How NASP overcomes analog element mismatch
Recently one of the most respected experts in AI processors positioned POLYN’s Neuromorphic Analog Signal Processing (NASP) as a unique technology. Indeed, neuromorphic designs are novel and have yet to achieve widespread awareness and adoption, even if in-memory computing is already considered mainstream.
The very term “analog” causes misunderstanding, recalling the notion of such aspects of the circuit performance as linearity, noise, input/output impedance, stability, and voltage swings. Speaking of general analog integrated circuits, it is hard to attain the same level of robustness as with digital circuits.
With that said, how indeed does NASP overcome a mismatch of numerous analog neurons?
The answer lies in the term “neuromorphic” as neural networks implemented in a neuromorphic analog circuit. The point is that resilience to errors is a fundamental property of neural networks, and training increases the resilience.
Circuit non-idealities can be divided into two groups: random and systematic errors.
Systematic errors occur because a typical circuit implementation only approximates an ideal signal processing operation to a limited extent. Such errors are caused, for instance, by the non-linear operating characteristics of analog circuit components or by finite gain of an analog amplifier.

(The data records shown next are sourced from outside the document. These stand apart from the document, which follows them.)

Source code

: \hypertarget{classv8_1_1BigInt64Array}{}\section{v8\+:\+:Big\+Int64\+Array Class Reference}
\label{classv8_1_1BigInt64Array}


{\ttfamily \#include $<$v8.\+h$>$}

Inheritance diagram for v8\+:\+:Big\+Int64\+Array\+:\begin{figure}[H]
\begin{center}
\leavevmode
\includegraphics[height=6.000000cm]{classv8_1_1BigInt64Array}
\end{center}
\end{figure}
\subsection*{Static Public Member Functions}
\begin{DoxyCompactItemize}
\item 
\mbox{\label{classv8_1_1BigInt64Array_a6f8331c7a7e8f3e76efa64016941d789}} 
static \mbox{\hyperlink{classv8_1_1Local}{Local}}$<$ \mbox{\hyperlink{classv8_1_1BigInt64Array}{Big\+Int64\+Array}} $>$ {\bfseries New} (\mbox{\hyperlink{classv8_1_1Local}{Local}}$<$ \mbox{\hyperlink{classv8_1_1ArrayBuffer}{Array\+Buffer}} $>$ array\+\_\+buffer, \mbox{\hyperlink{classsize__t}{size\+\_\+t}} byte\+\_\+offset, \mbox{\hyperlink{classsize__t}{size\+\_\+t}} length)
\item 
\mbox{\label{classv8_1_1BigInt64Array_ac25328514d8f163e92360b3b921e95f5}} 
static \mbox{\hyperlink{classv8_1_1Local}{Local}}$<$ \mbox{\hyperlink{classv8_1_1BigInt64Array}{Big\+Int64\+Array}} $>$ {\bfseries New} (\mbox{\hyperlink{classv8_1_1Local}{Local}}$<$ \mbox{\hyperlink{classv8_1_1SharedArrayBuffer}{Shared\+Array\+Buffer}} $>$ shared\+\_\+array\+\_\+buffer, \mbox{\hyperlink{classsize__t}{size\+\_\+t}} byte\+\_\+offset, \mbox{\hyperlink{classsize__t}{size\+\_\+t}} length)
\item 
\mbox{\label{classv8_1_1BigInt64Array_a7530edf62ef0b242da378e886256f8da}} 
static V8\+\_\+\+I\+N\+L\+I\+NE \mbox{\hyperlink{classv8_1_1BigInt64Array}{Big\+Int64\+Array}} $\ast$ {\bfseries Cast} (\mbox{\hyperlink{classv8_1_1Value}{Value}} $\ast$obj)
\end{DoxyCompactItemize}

Stochastic (random) errors may happen during the fabrication of integrated circuits and result in a random variation of the parameters of the fabricated on-chip elements.
All these errors, however, can be modeled and addressed during development.
Batch Normalization layers, being building blocks of modern neural networks, significantly reduce network sensitivity to unsystematic errors. Regularization techniques, both standard and custom, also have a beneficial effect. If properly used during neural network training, they may reduce the output dependence on any particular signal of weight, so that a variance in the hardware components does not greatly affect the output signal. POLYN has developed the know-how reducing a neural network sensitivity to errors.
Additional methods are based on hardware design principles: for example, a mismatch between neighboring elements is usually much smaller than the variation of absolute values of the element parameters. Therefore, differential architectures significantly improve precision.
Neuromorphic is the key to success for NASP, recently confirmed by NASP test chip production and validation.
Simply explained, the ability of deep neural networks to handle errors is similar to a fundamental function of error processing by the human nervous system and brain. This fundamental property gives us control over analog device mismatch and allows using such advantages of analog systems as ultra-low power consumption and latency.